Garth, siempre sentado en su sillón, había cruzado los brazos sobre la mesita y había hundido el rostro en ellos, v Sollozaba, como Juana había oído sollozar a algunos hombres después de una larga y dolorosa operación soportada en silenció. Y el grito de agonía de Garth era éste: «¡Oh, mi esposa... mi esposa, mi esposa/»
Juana se hizo atrás. Huyó. Un secreto instinto la advertía; que descubrirse, aprovechando aquel momento en que el relato del doctor había enervado y conmovido a Dalmain, sería perderlo todo y para siempre. «Si estimas en algo su felicidad y la tuya propia...» parecía advertirle la voz de Deryck Brand: Además, algo le decía desde el fondo de su corazón que su espera sería ya corta. Seguramente, tras la calma que sucedería a esta tormenta, el amor vencería a todos los miramientos, y la carta acabada de escribir sería substituida por otra que diría: «¡Ven!».Y al instante correría ella a sus brazos...
Y Juana se alejó en silencio.
Y al regresar, una hora más tarde, de su paseo con el doctor Rob, henchido el corazón de anticipada dicha, encontró a Garth ante el gran ventanal, escuchando los diferentes rumores que ahora aprendía a distinguir. Estaba tan erguido, tan esbelto y arrogante en su traje de blanca franela, que, al volverse, le pareció imposible a Juana que sus ojos radiantes carecieran de luz.
—¿Estaba hermoso el bosque? — preguntó muy animado—. Simpson me llevará a él, después del lunch; y, en tanto es hora, señorita Gray, si no está usted muy cansada, de terminar nuestra labor de la mañana.
Garth dictó a su secretaria cinco cartas y un cheque. Juana notó que la suya no se hallaba entre las demás. La respuesta, en cambio, estaba en la mesa, dispuesta a ser cursada. «Nurse» Rosemary vaciló un instante y al fin dijo:
—¿Y la contestación a la señorita Champion? ¿Debe dársele curso como a las demás?
—Ciertamente^— contestó Garth—; ¿no la habíamos concluido?
—Creo que sí — dijo Juana nerviosamente y sin mirarle—. No obstante, me parecía... que después del relato del doctor Rob... debería usted...
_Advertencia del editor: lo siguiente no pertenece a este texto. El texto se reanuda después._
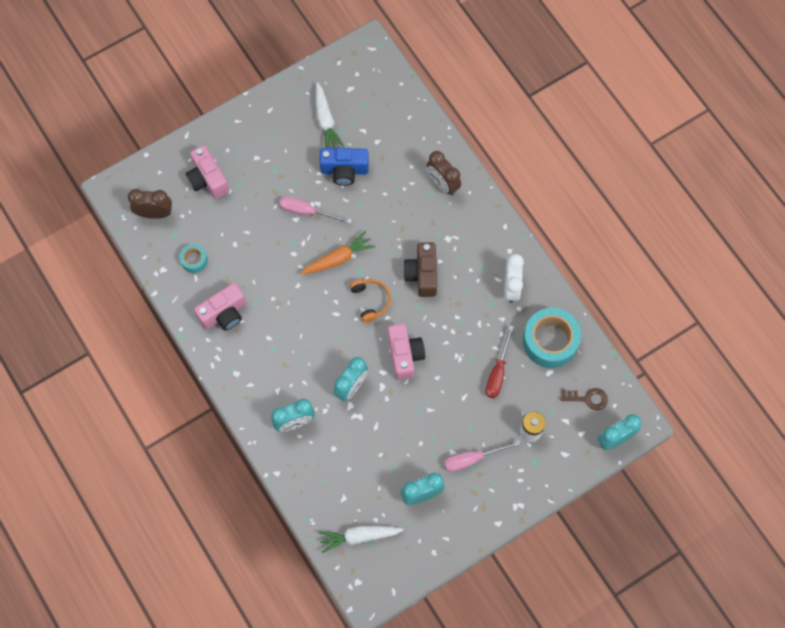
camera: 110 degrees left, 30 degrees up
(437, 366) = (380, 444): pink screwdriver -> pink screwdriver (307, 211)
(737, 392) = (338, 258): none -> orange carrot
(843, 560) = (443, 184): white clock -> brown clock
—El relato del doctor Rob no puede en modo alguno cambiar mi decisión de no recibir a la señorita Juana — contestó Garth con energía.
Después añadió más dulcemente:
—Esa historia sólo ha venido a recordarme...
—¿Qué? — preguntó Juana, conteniendo el violento latir de su corazón.
—... Lo noble, lo buena que es esa mujer-concluyó Garth Dalmain.
Y la leve nubecilla del humo de su cigarro flotó un instante en el cálido ambiente.